Stored records:
^^^^^^^^

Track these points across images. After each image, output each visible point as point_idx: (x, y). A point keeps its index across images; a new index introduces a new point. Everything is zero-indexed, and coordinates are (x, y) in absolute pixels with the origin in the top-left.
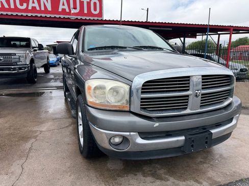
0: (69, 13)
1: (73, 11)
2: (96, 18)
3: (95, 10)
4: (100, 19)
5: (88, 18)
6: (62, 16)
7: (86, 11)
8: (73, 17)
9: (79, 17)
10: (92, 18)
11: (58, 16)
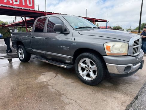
0: (12, 4)
1: (15, 3)
2: (31, 9)
3: (30, 4)
4: (33, 10)
5: (26, 8)
6: (7, 6)
7: (24, 4)
8: (15, 7)
9: (20, 8)
10: (28, 9)
11: (4, 5)
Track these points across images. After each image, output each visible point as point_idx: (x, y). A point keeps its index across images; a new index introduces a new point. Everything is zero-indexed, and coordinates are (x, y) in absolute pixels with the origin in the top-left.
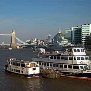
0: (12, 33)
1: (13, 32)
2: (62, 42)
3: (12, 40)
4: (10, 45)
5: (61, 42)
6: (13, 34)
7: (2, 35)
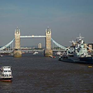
0: (46, 34)
1: (48, 32)
2: (80, 51)
3: (47, 43)
4: (44, 51)
5: (78, 52)
6: (49, 35)
7: (33, 36)
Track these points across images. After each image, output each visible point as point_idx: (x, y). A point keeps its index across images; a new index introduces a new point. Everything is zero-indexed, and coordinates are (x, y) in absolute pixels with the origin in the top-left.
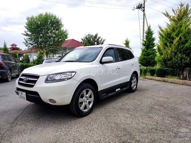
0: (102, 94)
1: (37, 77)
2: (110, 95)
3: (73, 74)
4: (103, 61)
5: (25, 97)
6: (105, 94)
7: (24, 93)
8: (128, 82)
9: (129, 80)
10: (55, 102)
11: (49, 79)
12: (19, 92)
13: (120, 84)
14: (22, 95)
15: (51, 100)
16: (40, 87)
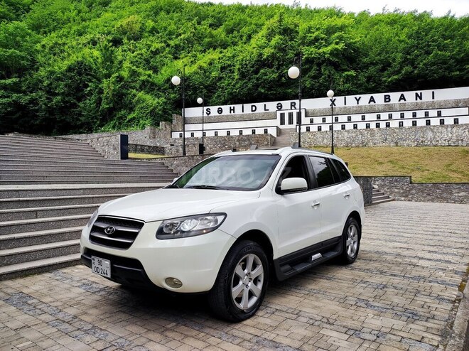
0: (281, 266)
1: (139, 225)
2: (300, 268)
3: (220, 218)
4: (283, 187)
5: (109, 272)
6: (288, 267)
7: (107, 263)
8: (340, 237)
9: (340, 233)
10: (179, 284)
11: (167, 231)
12: (94, 259)
13: (322, 243)
14: (100, 267)
15: (170, 280)
16: (144, 248)
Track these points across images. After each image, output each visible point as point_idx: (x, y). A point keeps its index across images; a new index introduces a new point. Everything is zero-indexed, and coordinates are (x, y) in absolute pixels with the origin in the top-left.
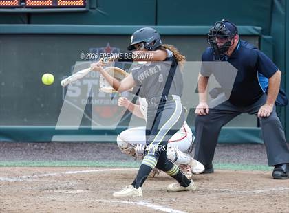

^^^^^^^^

**WHAT YOU SHOULD DO:**
Reproduce the stored records from the beginning through the line containing "7: (33, 36)", switching every "zero-indexed" to "0-indexed" and keeping everything else the same. Leave the pictures out of your answer.

**RESPONSE TO THIS TASK:**
Track these points across images. After each image, output each visible point as point_idx: (x, y). A point keeps its index across images; a new index introduces a new point. Everything is 0-indexed, and coordinates are (x, y) in absolute pixels with the origin in the top-left.
0: (69, 13)
1: (73, 11)
2: (96, 18)
3: (95, 10)
4: (100, 19)
5: (88, 18)
6: (62, 16)
7: (86, 11)
8: (73, 17)
9: (79, 17)
10: (92, 18)
11: (58, 16)
0: (12, 4)
1: (15, 3)
2: (31, 9)
3: (30, 4)
4: (33, 10)
5: (26, 8)
6: (7, 6)
7: (24, 4)
8: (15, 7)
9: (20, 8)
10: (28, 9)
11: (4, 5)
Track these points across images. After each image, output each visible point as point_idx: (x, y). A point keeps its index across images; a new index introduces a new point. Everything is 0-indexed, and coordinates are (x, y) in absolute pixels with the origin in the top-left.
0: (12, 33)
1: (13, 32)
2: (62, 42)
3: (12, 40)
4: (10, 45)
5: (61, 42)
6: (13, 34)
7: (2, 35)
0: (46, 34)
1: (48, 32)
2: (80, 51)
3: (47, 43)
4: (44, 51)
5: (78, 52)
6: (49, 35)
7: (33, 36)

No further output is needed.